Wat is Raphanus?
Raphanus is de naam van een geslacht dat een groep bloeiende planten beschrijft die meestal radijs wordt genoemd. Individuele soorten radijs variëren enorm, variërend in hoogte van 4 inch (ongeveer 10 cm) tot meer dan 6 voet (ongeveer 1,8 m), met wortels die in grootte en vorm variëren van de bekende kleine rode bol tot grote, conische wortels zoals die van een pastinaak of grote wortel. De plant wordt meestal gekweekt om zijn eetbare wortel. De meeste hebben een peperachtige smaak, variërend van een lichte hint tot behoorlijk warm, afhankelijk van het type radijs. Het woord raphanus wordt meestal gebruikt in een botanische context, maar het wordt waarschijnlijk ook gebruikt in homeopathische of kruidenremediekringen bij het beschrijven van de genezende eigenschappen van de radijs, in tegenstelling tot het gebruik ervan als voedingsmiddel.

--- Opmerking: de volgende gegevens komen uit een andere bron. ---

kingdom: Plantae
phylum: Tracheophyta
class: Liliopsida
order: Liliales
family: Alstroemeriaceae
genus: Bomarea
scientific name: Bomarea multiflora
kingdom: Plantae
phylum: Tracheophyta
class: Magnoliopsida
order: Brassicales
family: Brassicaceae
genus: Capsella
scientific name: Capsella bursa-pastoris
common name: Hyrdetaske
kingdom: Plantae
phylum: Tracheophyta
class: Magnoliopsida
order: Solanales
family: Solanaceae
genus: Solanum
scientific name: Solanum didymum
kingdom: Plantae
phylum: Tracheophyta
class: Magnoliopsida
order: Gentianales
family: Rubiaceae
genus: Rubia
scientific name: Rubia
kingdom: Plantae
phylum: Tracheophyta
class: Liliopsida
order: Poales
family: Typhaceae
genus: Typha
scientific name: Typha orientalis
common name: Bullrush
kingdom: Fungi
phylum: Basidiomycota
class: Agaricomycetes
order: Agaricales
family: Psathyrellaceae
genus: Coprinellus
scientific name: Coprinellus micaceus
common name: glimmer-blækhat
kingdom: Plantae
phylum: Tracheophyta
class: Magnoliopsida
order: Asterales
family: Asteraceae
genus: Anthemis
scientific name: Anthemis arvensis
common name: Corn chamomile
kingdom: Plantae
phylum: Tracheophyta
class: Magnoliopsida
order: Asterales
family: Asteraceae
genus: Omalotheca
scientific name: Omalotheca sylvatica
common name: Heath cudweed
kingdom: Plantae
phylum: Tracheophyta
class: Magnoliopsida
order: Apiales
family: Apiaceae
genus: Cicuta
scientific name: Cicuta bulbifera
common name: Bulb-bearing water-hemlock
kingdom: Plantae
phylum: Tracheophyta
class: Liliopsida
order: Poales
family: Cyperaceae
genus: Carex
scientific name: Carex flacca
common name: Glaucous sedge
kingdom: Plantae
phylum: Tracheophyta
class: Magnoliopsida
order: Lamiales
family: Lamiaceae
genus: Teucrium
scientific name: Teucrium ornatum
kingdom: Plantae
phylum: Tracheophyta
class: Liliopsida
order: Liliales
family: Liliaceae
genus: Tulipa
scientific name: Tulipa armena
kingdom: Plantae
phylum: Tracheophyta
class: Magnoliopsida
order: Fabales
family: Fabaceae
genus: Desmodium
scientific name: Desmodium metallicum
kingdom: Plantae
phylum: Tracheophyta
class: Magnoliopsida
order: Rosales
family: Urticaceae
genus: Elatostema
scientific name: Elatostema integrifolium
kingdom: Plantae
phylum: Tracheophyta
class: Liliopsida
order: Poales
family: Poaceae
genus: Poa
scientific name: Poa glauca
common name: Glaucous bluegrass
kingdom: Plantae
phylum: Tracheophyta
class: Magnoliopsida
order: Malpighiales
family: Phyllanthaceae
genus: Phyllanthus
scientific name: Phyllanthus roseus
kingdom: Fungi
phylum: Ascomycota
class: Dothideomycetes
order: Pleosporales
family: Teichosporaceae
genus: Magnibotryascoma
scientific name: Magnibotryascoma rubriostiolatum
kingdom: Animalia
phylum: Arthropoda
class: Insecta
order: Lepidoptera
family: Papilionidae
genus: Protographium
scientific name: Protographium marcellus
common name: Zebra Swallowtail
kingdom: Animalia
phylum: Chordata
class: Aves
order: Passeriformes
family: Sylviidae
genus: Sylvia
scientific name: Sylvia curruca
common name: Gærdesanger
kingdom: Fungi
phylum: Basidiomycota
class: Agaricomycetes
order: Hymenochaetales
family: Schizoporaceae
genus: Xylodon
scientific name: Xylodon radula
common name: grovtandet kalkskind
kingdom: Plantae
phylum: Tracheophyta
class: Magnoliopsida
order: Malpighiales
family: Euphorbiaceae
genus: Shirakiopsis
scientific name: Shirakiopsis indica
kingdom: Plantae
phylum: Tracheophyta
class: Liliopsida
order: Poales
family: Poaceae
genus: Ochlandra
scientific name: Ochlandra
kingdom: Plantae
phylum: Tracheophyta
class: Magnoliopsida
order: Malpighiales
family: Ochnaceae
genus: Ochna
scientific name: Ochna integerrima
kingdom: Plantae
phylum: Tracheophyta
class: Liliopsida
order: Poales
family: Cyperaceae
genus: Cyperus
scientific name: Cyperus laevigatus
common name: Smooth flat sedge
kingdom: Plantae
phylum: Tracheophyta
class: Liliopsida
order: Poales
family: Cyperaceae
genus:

Het geslacht vindt zijn oorsprong terug naar de charlock, raphanus raphanistrum , een wilde plant afkomstig uit Europa, waar hij groeit in zandgrond. Een stevige plant, die het hele jaar door in barre omgevingen kon overleven, het was alleen natuurlijk dat de radijs in de vroege dagen van de landbouw werd gepromoot van wiet tot gecultiveerd gewas. Oude Egyptenaren groeiden radijzen al in 3000 voor Christus, en de Chinezen kweken ze sinds minstens 500 voor Christus. Sindsdien zijn er variëteiten radijs over de hele wereld gegroeid.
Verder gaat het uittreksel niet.